The Church At Thyatira (vss. 18-29)

  • The longest and most difficult of the seven letters is addressed to the least known, least important and the least remarkable of the cities. The writer of the letter to Thyatira describes Himself as “the Son of God.” Only here in the book of Revelation is this title found, although it is implied in other places.
  • The choice of the epithet, Jezebel, and references to fornication and eating things sacrificed to idols indicate a first-century parallel with the wicked queen of Ahab who fostered in Israel the idolatrous worship of the Canaanite Baal (1 Kings 16; 2 Kings 9).
  • Pagan feasts often led to sexual immorality. Participation in the guild-feast with its penchant for licentiousness would involve the Christian in yet another kind of fornication.
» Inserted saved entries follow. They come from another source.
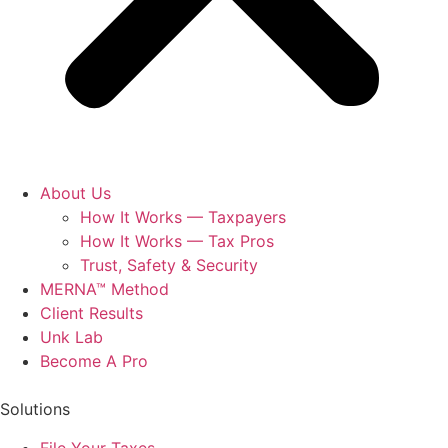
About Us
How It Works — Taxpayers
How It Works — Tax Pros
Trust, Safety & Security
MERNA™ Method
Client Results
Unk Lab
Become A Pro
Solutions
File Your Taxes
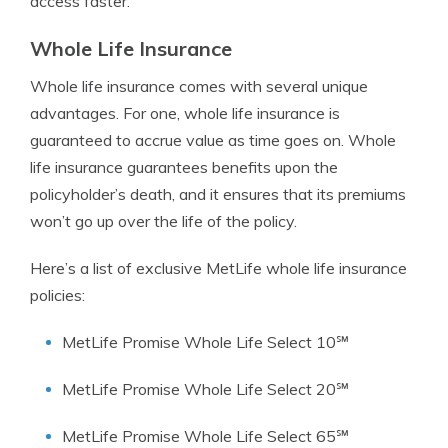
access faster.
Whole Life Insurance
Whole life insurance comes with several unique
advantages. For one, whole life insurance is
guaranteed to accrue value as time goes on. Whole
life insurance guarantees benefits upon the
policyholder’s death, and it ensures that its premiums
won’t go up over the life of the policy.
Here’s a list of exclusive MetLife whole life insurance
policies:
MetLife Promise Whole Life Select 10℠
MetLife Promise Whole Life Select 20℠
MetLife Promise Whole Life Select 65℠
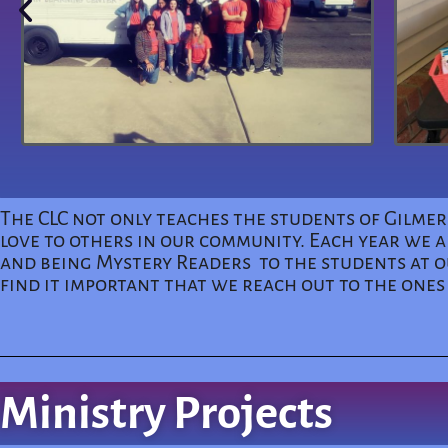
The CLC not only teaches the students of Gilme
love to others in our community. Each year we a
and being Mystery Readers to the students at ou
find it important that we reach out to the ones
Ministry Projects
The concept of religious infidelity under the figure of harlotry is common in the Old Testament (Jeremiah 3:6; Ezekiel 23:19; Hosea 9:1).
  • In contrast to the luxurious couch of sin on which she had led others to share in her wicked teachings and practice, she would be cast into a bed of pain and affliction which inevitably follows sin. It is not that she has the bed and they the tribulation, but the bed into which she and they are cast is a bed of great tribulation.
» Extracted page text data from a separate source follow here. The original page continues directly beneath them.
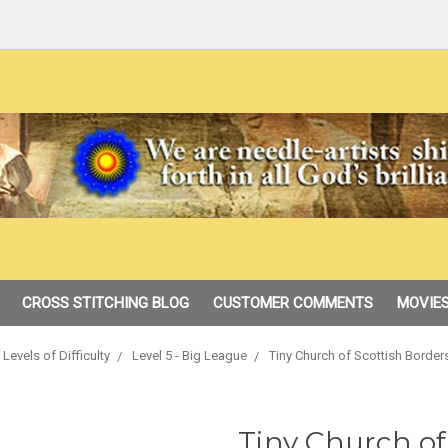
CROSS STITCHING BLOG
CUSTOMER COMMENTS
MOVIES
Levels of Difficulty
Level 5 - Big League
Tiny Church of Scottish Borde
Tiny Church of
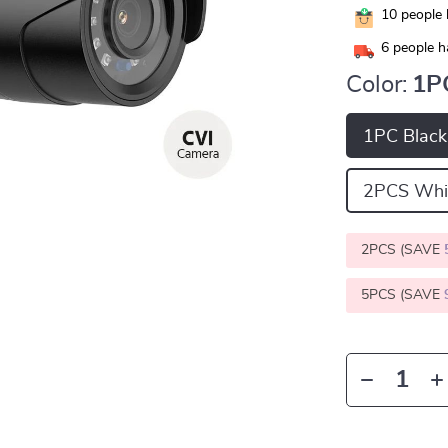
10
people 
6
people h
Color:
1P
1PC Black
2PCS Whi
2PCS (SAVE
5PCS (SAVE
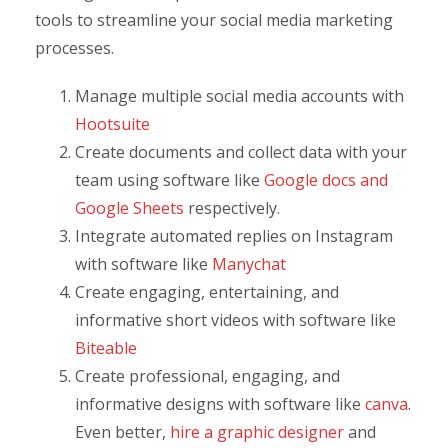
tools to streamline your social media marketing
processes.
Manage multiple social media accounts with
Hootsuite
Create documents and collect data with your
team using software like
Google docs and
Google Sheets
respectively.
Integrate automated replies on Instagram
with software like
Manychat
Create engaging, entertaining, and
informative short videos with software like
Biteable
Create professional, engaging, and
informative designs with software like
canva
.
Even better,
hire a graphic designer
and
  • Jezebel’s spiritual offspring, those who had been begotten of her, succumbing to her influence and practicing fully what she taught, would perish in some significant manner by the Lord.
  • Claiming to know the depths of God, they are told that the “depths” they claim to know are really the depths of Satan. Those who have remained faithful at Thyatira are described as not knowing “the depths of Satan.”
  • Authority over the nations and “the morning star” are promised to the overcomer, that is, the one who continues in the works of Christ until the end. It is by faithful allegiance to the cause of Christ that Christians overcome in the hostile environment of pagan values and practices.
  • The description of this rule as the shattering of the potter’s vessel speaks of the absolute power of the victorious Christ and His followers over the rebellious nations. The “morning star” is the assurance of the dawn and of the new day.